あとでまとめるが質量(g)→質量(MeV)までの道筋で定数のみで構成される値/1000*C^2/Q/10^6をあらかじめ計算すると*5.6105*10^26となる。つまり(MeV)=(g)*5.6105*10^26であり、
1g→5.6105*10^26 MeV
なのである。
おまけ−2)質量の表記 相関図
相対論から素粒子を扱うとなるとMeVだとか、質量数uとか小うるさいのが登場するのでまとめておいた。(^^)

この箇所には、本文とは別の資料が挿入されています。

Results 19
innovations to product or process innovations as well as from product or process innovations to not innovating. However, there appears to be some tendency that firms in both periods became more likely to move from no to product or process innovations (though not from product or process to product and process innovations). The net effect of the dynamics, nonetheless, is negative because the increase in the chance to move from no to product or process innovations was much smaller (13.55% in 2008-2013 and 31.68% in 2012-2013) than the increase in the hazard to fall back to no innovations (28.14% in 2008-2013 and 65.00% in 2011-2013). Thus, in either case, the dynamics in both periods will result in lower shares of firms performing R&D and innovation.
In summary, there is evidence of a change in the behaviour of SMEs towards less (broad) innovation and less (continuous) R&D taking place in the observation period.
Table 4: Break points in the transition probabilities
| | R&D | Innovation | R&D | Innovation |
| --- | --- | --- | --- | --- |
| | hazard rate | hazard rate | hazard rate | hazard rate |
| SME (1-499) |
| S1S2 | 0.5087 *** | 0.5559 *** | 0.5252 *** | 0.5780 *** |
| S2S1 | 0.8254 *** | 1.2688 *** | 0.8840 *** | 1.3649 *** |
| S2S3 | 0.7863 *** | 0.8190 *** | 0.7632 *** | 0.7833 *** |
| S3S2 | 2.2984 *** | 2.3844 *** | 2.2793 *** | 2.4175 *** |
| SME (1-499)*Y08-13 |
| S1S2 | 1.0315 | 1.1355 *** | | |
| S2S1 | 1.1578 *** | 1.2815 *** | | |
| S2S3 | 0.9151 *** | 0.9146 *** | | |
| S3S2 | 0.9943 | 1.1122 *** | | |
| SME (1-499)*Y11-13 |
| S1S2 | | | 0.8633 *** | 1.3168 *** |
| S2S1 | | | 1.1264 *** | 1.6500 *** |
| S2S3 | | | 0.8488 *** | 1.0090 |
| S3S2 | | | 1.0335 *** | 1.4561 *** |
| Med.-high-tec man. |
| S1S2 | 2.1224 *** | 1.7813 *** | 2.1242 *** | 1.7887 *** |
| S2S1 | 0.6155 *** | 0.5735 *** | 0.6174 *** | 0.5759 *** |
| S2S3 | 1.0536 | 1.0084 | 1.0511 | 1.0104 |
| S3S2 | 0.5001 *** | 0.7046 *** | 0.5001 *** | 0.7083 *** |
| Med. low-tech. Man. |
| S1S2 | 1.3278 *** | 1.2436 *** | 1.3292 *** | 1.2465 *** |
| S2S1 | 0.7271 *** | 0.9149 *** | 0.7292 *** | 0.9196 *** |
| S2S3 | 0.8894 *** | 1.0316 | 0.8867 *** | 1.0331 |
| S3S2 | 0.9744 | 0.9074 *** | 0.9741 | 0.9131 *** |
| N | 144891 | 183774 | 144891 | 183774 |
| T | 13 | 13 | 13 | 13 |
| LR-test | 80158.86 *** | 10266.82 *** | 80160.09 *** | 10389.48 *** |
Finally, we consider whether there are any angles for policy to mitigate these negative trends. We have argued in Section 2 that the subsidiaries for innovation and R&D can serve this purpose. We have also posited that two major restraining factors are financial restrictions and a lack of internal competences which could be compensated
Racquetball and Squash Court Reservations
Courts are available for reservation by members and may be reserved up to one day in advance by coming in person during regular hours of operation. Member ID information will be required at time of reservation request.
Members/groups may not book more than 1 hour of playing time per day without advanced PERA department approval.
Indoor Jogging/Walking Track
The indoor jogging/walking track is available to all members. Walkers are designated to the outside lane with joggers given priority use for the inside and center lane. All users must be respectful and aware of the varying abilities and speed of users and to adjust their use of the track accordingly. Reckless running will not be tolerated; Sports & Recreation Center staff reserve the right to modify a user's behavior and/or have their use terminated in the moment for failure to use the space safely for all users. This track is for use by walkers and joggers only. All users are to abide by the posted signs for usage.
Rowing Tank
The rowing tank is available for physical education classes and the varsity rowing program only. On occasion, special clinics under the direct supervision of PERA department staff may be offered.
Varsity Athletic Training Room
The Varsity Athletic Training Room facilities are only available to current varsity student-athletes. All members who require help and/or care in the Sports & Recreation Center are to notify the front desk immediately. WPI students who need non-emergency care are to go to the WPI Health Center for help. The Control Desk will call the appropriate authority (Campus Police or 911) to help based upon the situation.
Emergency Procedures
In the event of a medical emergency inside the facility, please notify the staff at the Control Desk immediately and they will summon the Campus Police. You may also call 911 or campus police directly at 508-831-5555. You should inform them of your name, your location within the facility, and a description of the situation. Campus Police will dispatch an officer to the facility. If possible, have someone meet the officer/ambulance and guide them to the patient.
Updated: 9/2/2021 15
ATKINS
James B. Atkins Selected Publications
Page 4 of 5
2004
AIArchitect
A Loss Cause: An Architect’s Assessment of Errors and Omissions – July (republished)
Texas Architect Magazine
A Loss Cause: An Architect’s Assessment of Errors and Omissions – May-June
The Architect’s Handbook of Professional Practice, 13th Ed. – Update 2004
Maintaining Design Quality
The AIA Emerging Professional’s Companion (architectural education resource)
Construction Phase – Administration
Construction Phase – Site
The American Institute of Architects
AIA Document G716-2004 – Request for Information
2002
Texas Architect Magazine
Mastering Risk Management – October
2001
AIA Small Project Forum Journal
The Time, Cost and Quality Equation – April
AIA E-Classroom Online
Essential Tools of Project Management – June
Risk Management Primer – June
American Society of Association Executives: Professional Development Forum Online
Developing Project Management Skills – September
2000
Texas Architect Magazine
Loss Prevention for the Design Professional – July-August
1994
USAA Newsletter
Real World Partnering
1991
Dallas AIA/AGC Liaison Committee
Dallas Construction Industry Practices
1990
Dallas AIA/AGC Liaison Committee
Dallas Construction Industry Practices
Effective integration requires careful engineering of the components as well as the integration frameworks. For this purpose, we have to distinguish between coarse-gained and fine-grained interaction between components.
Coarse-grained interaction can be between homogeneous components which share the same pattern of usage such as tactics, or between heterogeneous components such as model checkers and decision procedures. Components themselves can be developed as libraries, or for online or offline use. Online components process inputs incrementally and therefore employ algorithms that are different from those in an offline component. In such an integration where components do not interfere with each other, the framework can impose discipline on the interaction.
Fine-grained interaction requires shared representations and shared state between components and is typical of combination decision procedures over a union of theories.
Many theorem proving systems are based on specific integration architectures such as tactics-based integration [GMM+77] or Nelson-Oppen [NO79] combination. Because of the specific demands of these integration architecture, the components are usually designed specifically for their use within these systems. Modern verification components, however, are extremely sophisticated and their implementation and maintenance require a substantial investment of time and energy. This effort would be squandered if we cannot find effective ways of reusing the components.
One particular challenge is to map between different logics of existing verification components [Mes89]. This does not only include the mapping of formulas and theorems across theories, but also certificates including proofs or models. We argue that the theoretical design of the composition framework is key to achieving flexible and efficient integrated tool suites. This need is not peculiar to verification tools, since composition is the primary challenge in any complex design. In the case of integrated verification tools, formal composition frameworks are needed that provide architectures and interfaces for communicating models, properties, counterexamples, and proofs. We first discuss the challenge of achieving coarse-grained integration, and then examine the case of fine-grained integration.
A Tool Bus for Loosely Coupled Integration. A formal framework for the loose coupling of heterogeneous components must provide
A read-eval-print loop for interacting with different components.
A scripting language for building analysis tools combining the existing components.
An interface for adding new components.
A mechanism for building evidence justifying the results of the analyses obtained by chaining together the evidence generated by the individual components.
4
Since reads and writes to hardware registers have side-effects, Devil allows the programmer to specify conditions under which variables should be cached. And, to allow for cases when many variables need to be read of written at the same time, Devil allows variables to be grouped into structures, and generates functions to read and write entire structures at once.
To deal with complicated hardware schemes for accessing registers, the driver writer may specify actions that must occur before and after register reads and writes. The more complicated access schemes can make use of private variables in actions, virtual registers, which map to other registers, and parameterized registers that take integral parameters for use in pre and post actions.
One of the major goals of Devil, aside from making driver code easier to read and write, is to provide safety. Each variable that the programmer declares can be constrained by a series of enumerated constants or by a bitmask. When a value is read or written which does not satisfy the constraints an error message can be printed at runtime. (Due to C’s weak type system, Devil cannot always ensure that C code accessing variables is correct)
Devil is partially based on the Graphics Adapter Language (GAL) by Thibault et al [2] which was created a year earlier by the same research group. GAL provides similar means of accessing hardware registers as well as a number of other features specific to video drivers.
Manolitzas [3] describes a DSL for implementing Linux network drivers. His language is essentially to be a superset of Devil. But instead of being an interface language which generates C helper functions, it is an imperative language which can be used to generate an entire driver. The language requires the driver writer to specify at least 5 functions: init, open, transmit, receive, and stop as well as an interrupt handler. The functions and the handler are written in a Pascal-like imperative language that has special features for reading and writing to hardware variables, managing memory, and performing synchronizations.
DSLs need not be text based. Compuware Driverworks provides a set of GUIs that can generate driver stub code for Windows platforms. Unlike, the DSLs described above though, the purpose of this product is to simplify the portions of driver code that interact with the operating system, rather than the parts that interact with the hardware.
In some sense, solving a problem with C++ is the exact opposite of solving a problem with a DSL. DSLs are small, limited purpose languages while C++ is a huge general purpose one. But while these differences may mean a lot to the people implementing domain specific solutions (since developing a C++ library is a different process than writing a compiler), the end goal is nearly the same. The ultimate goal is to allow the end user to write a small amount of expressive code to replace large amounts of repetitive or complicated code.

各計算は有効数字4桁であるから結果は3桁までしか信頼性はないがアレコレ考えるのは充分だろう。
原子質量単位(質量数u)はeV、MeVと物理的意味はまるで違うのだが、単に数学と割りきればその差は約931倍になる。
これで核融合での質量数の差0.033uは30.7MeVに該当する。
この図はあくまで数式を構成する補助手段であって、物理的な意味はちゃんと述べた上で使用することに注意しておかなければならない。例えば0.033uはヘリュ-ム原子をアボガドロ数集めた時、基の原料との差額(g)だが、30.7MeVはひとつのヘリュ-ム原子が作られる時その一つ分の材料との質量差(MeV)である。